== Excerpt ==

Chapter 20 Socialist Economies in Transition
Start Up: The Collapse of Socialism
It is hard, even in retrospect, to appreciate how swiftly the collapse came. Command socialism, which had reigned supreme in Russia for more than 70 years and in much of the rest of the world for more than 40 years, appeared to be a permanent institution. Indeed, many observers had expected its influence to increase by the end of the twentieth century. But in the span of five months in 1989, command socialist systems fell in six Eastern European nations. The Soviet Union, which had been the main enemy of the United States in the post-World War II period, and which possesses enough nuclear arms to destroy the world (as does the United States), broke up in 1991.
The start of the collapse can be dated to 1980. The government of Poland, a command socialist state that was part of the Soviet bloc, raised meat prices. The price boosts led to widespread protests and to the organization of Solidarity, the first independent labor union permitted in a Soviet bloc state. After nine years of political clashes, Solidarity won an agreement from the Polish government for wide-ranging economic reforms and for free elections. Solidarity-backed candidates swept the elections in June 1989, and a new government, pledged to democracy and to market capitalism, came to power in August.

===
== Supplied material ==

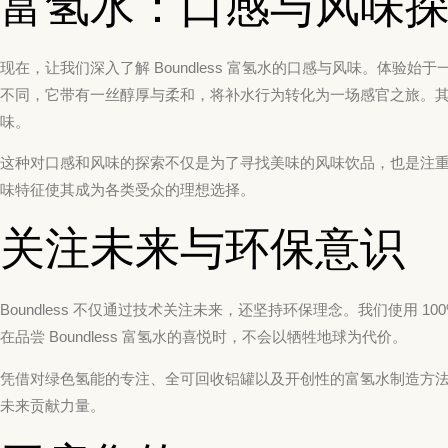
富氢水：口感与风味
现在，让我们深入了解 Boundless 富氢水的口感与风味。体验
不同，它带有一丝醇厚与柔和，将补水行为转化为一场感官之旅。
味。
这种对口感和风味的探索不仅是为了寻找美味的风味饮品，也是注重健康
味特征使其成为各类受众的理想选择。
关注未来与环保意识
Boundless 不仅通过技术关注未来，还坚持环保理念。我们使用 10
在品尝 Boundless 富氢水的喜悦时，不会以牺牲地球为代价。
凭借对绿色氢能的专注、全可回收铝罐以及开创性的富氢水制造方法，B
未来贡献力量。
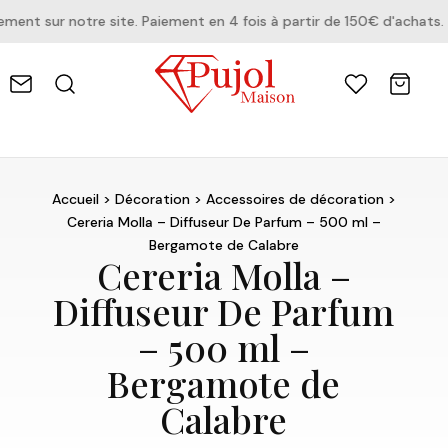
nt sur notre site. Paiement en 4 fois à partir de 150€ d'achats.
Accueil
>
Décoration
>
Accessoires de décoration
>
Cereria Molla – Diffuseur De Parfum – 500 ml –
Bergamote de Calabre
Cereria Molla –
Diffuseur De Parfum
– 500 ml –
Bergamote de
Calabre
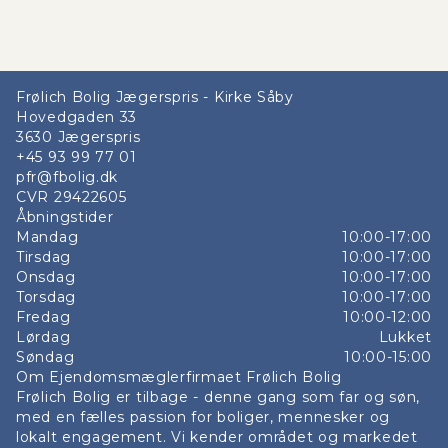
Frølich Bolig Jægerspris - Kirke Såby
Hovedgaden 33
3630
Jægerspris
+45 93 99 77 01
pfr@fbolig.dk
CVR
29422605
Åbningstider
Mandag
10:00-17:00
Tirsdag
10:00-17:00
Onsdag
10:00-17:00
Torsdag
10:00-17:00
Fredag
10:00-12:00
Lørdag
Lukket
Søndag
10:00-15:00
Om Ejendomsmæglerfirmaet Frølich Bolig
Frølich Bolig er tilbage - denne gang som far og søn,
med en fælles passion for boliger, mennesker og
lokalt engagement. Vi kender området og markedet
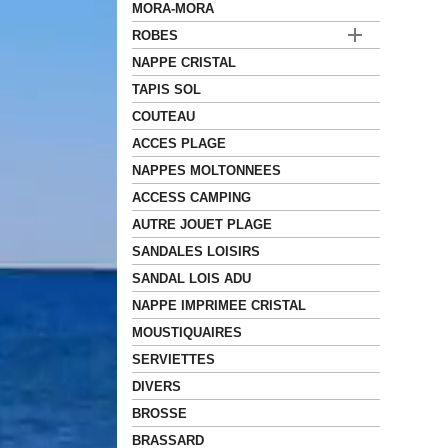
MORA-MORA

ROBES
NAPPE CRISTAL
TAPIS SOL
COUTEAU
ACCES PLAGE
NAPPES MOLTONNEES
ACCESS CAMPING
AUTRE JOUET PLAGE
SANDALES LOISIRS
SANDAL LOIS ADU
NAPPE IMPRIMEE CRISTAL
MOUSTIQUAIRES
SERVIETTES
DIVERS
BROSSE
BRASSARD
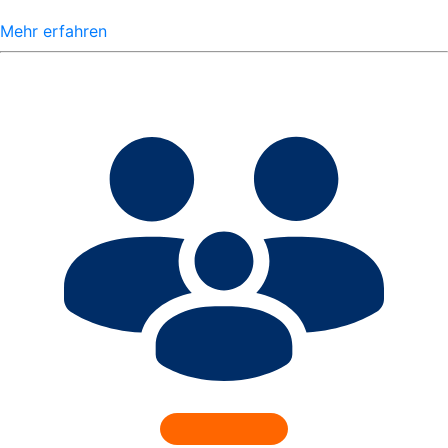
Mehr erfahren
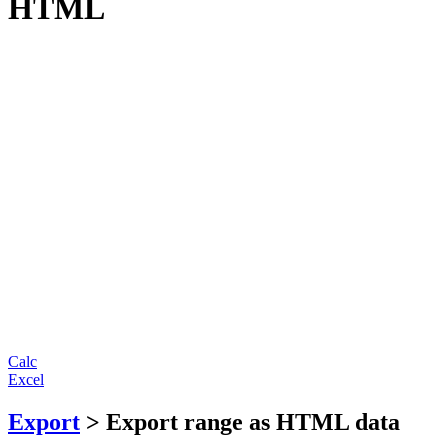
HTML
Calc
Excel
Export
> Export range as HTML data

===

Study questions »
**1)** According to the excerpt on the collapse of socialism, what price increase by the Polish government in 1980 set off widespread protests?
**2)** Write the next part of the excerpt on the collapse of socialism, starting after its final sentence.

Answers for this exercise »
**1)** The Polish government raised meat prices.

**2)**
Command socialist governments in the rest of the Soviet bloc disappeared quickly in the wake of Poland’s transformation. Hungary’s government fell in October. East Germany opened the Berlin Wall in November, and the old regime, for which that wall had been a symbol, collapsed. Bulgaria and Czechoslovakia kicked out their command socialist leaders the same month. Romania’s dictator, Nicolae Ceausescu, was executed after a bloody uprising in December. Ultimately, every nation in the Warsaw Pact, the bloc making up the Soviet Union and its Eastern European satellite nations, announced its intention to discard the old system of command socialism. The collapse of the command socialist regimes of the former Soviet bloc precipitated an often painful process of transition as countries tried to put in place the institutions of a market capitalist economy. But, by the beginning of the 21st century, many of them were already admitted as members of the European Union.
Meanwhile, a very different process of transition has been under way in China. The Chinese began a gradual process of transition toward a market economy in 1979. It has been a process marked by spectacular economic gain ever since.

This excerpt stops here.